琵琶湖の東側に位置する湖東・東近江地域は、古代から繊維の生産を行っており、中世以降はここの織物が近江上布として近江商人の取り扱う随一の商品となるなど、非常に上質な麻織物の産地として知られています。時代の流れの中で機械化や化学繊維の隆盛に押されながらも、今も伝統工芸として受け継がれています。また、同じ東近江市にある永源寺地区は、木の加工を行う職人集団、木地師の生まれた里であり、かつて織布産業で使われていた糸車には、木を回転させながら加工していく木地師の技術が応用されています。現代まで受け継がれてきた技術には、直接的ではないにしろ、たしかに東近江独自の血が流れているのです。
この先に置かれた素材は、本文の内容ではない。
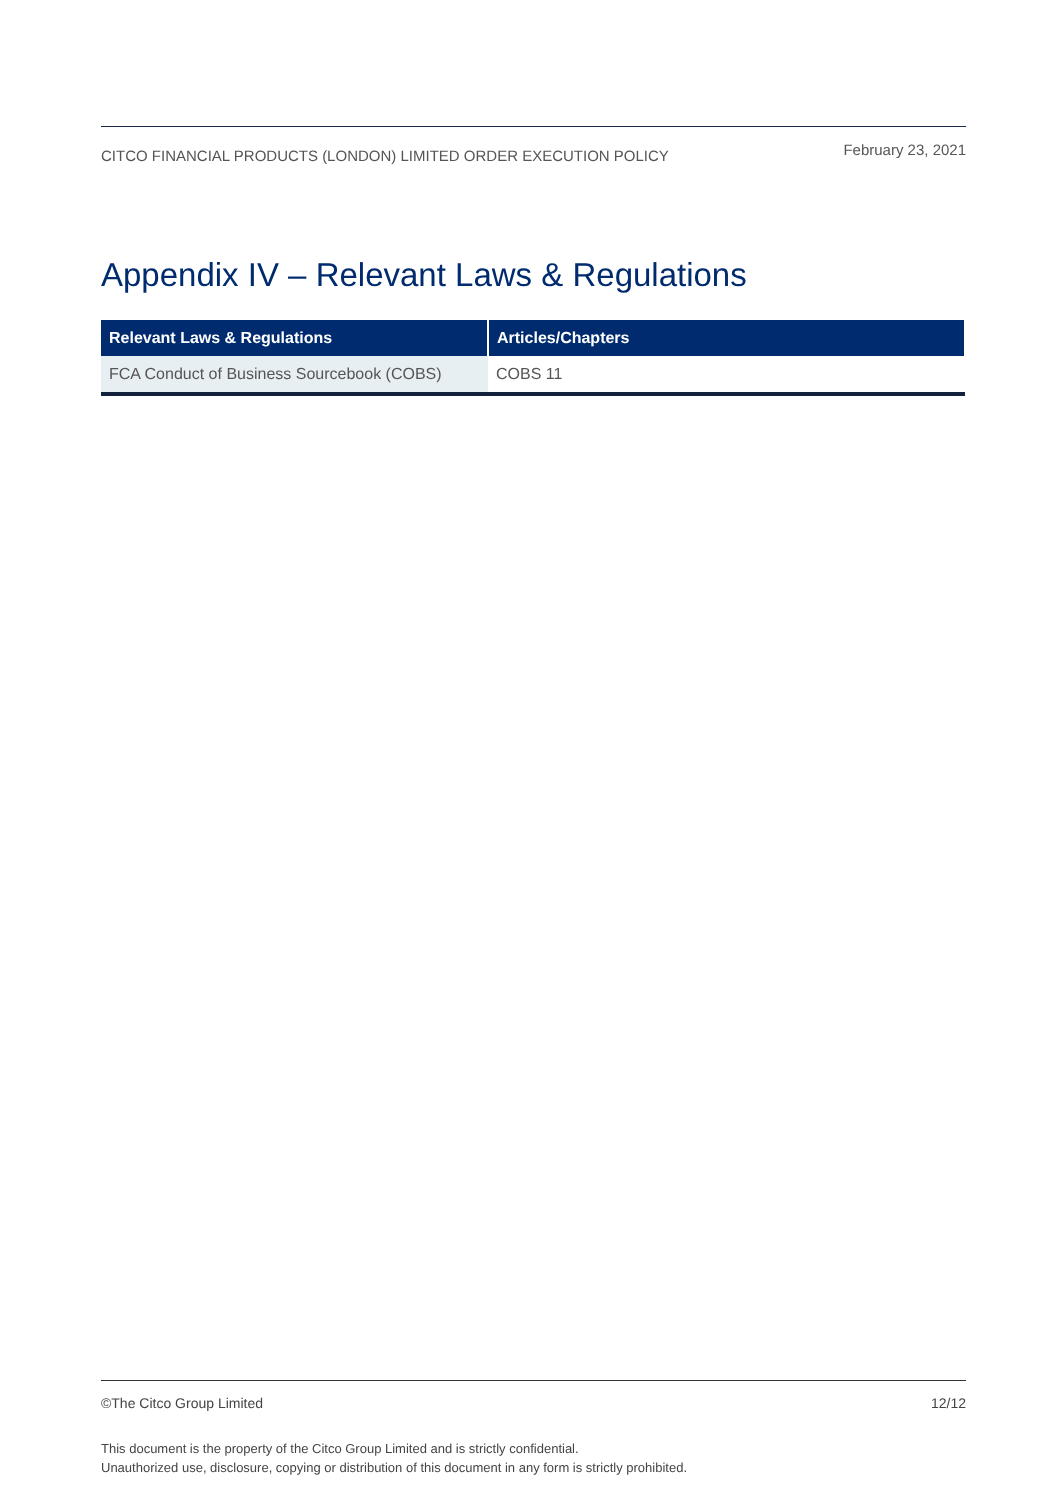CITCO FINANCIAL PRODUCTS (LONDON) LIMITED ORDER EXECUTION POLICY February 23, 2021
Appendix IV – Relevant Laws & Regulations
| Relevant Laws & Regulations | Articles/Chapters |
| --- | --- |
| FCA Conduct of Business Sourcebook (COBS) | COBS 11 |
©The Citco Group Limited 12/12
This document is the property of the Citco Group Limited and is strictly confidential.
Unauthorized use, disclosure, copying or distribution of this document in any form is strictly prohibited.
今回の展示では、こうした織物の町の一つである能登川を会場として、綿々と続いていくものと、そこにある密やかながらも必然的な関係をテーマに、滋賀にゆかりある3人の若手作家、小宮太郎、武田梨沙、藤野裕美子による新作を中心とした展覧会を開催します。
◎滋賀近美アートスポットプロジェクトについて
滋賀県立近代美術館は、リニューアル整備のための長期休館に入っていますが、この休館の期間を利用し、県内様々な地域で美術館の活動を展開する試みを行っています。「アートスポットプロジェクト」はその一環として、滋賀県にゆかりある若手作家を中心に紹介するとともに、開催する地域の方と交流・協働を目指すプロジェクトです。2018年より毎年開催しており、第3回目の今年は、東近江市能登川で開催します。